When he learned that medical marijuana was being considered to treat symptoms in advanced Alzheimer’s patients, he was one of those who wrote the Minnesota Department of Health to say it was worth trying the treatment.
“And so, I think the fact they granted this approval with limited evidence really speaks to the fact that this is kind of a desperate situation,” said Orr.
Alzheimer’s was one of seven conditions put forward to add to the state’s medical marijuana list and it was the only one approved. There’s hope it can help treat the disease itself, but no evidence it can. There’s more evidence, and a lot more hope, it can help with devastating neuropsychological effects.

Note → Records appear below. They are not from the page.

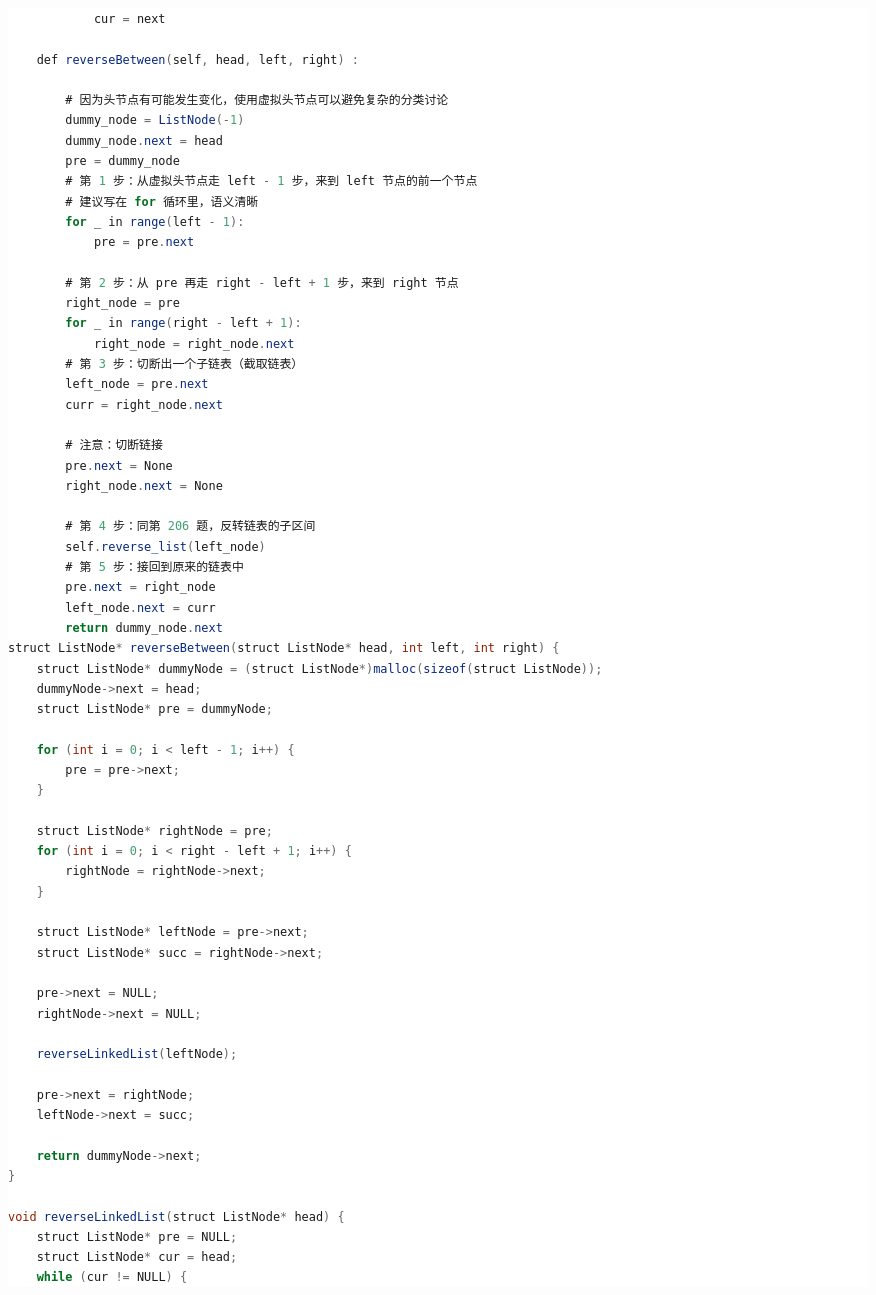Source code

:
 ```java
            cur = next

    def reverseBetween(self, head, left, right) :

        # 因为头节点有可能发生变化，使用虚拟头节点可以避免复杂的分类讨论
        dummy_node = ListNode(-1)
        dummy_node.next = head
        pre = dummy_node
        # 第 1 步：从虚拟头节点走 left - 1 步，来到 left 节点的前一个节点
        # 建议写在 for 循环里，语义清晰
        for _ in range(left - 1):
            pre = pre.next

        # 第 2 步：从 pre 再走 right - left + 1 步，来到 right 节点
        right_node = pre
        for _ in range(right - left + 1):
            right_node = right_node.next
        # 第 3 步：切断出一个子链表（截取链表）
        left_node = pre.next
        curr = right_node.next

        # 注意：切断链接
        pre.next = None
        right_node.next = None

        # 第 4 步：同第 206 题，反转链表的子区间
        self.reverse_list(left_node)
        # 第 5 步：接回到原来的链表中
        pre.next = right_node
        left_node.next = curr
        return dummy_node.next
struct ListNode* reverseBetween(struct ListNode* head, int left, int right) {
    struct ListNode* dummyNode = (struct ListNode*)malloc(sizeof(struct ListNode));
    dummyNode->next = head;
    struct ListNode* pre = dummyNode;

    for (int i = 0; i < left - 1; i++) {
        pre = pre->next;
    }

    struct ListNode* rightNode = pre;
    for (int i = 0; i < right - left + 1; i++) {
        rightNode = rightNode->next;
    }

    struct ListNode* leftNode = pre->next;
    struct ListNode* succ = rightNode->next;

    pre->next = NULL;
    rightNode->next = NULL;

    reverseLinkedList(leftNode);

    pre->next = rightNode;
    leftNode->next = succ;

    return dummyNode->next;
}

void reverseLinkedList(struct ListNode* head) {
    struct ListNode* pre = NULL;
    struct ListNode* cur = head;
    while (cur != NULL) {
```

“It still may help handle some of the symptoms like anxiety, fear, paranoia that can occur in Alzheimer’s disease,” said Dr. Ronald Petersen, who directs the Mayo Clinic’s Alzheimer’s research center.
Petersen is also an advisor to the Alzheimer Association of Minnesota and North Dakota. He says interactions with other drugs is an unknown.
“But nevertheless, I think cautiously, if it’s observed carefully, it may be useful for some patients,” said Dr. Petersen.
Millions have Alzheimer’s and it is forecasted to quadruple in 20 years.
“And if you were to see the desperation that I do in my practice, I think you’d understand why this could be an important tool to add,” said Orr.
Patients certified to have Alzheimer’s will be eligible to enroll in the program on July 1 and can begin receiving medical cannabis on August 1. There are currently 13 qualifying conditions for cannabis treatment on the state’s list.